■ **WHAT TO DO**
Set down, word for word, the stretch of lines from the one containing "la ley antimonopolio de China y una decisión" to the end of the records below.

(Saved entries)
——————

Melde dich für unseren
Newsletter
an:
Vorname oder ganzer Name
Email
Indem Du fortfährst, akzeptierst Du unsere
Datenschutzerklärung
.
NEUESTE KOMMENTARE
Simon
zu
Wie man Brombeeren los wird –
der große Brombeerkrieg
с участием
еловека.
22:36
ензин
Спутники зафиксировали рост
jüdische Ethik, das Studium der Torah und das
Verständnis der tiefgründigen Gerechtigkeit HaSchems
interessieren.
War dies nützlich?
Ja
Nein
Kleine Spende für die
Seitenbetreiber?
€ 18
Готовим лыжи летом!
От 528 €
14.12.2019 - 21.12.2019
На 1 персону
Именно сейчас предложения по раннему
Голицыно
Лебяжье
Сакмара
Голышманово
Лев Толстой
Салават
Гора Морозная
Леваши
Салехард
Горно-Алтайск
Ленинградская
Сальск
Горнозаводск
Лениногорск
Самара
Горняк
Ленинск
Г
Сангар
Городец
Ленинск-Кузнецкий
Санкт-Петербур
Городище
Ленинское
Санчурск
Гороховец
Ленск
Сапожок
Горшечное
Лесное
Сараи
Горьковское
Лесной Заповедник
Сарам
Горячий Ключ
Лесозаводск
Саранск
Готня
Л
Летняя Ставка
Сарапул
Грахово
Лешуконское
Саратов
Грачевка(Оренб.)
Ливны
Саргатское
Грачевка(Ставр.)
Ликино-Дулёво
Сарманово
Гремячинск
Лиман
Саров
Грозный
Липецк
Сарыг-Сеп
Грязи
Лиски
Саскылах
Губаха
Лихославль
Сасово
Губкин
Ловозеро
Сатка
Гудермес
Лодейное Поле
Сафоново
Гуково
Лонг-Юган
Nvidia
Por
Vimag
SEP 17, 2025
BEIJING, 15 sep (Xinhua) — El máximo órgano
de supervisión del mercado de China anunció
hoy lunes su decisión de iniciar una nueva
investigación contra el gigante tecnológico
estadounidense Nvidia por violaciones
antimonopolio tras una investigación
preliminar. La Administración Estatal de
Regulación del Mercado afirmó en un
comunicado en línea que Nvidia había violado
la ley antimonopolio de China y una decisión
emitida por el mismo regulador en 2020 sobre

——————

■ **THE ANSWER**
la ley antimonopolio de China y una decisión
emitida por el mismo regulador en 2020 sobre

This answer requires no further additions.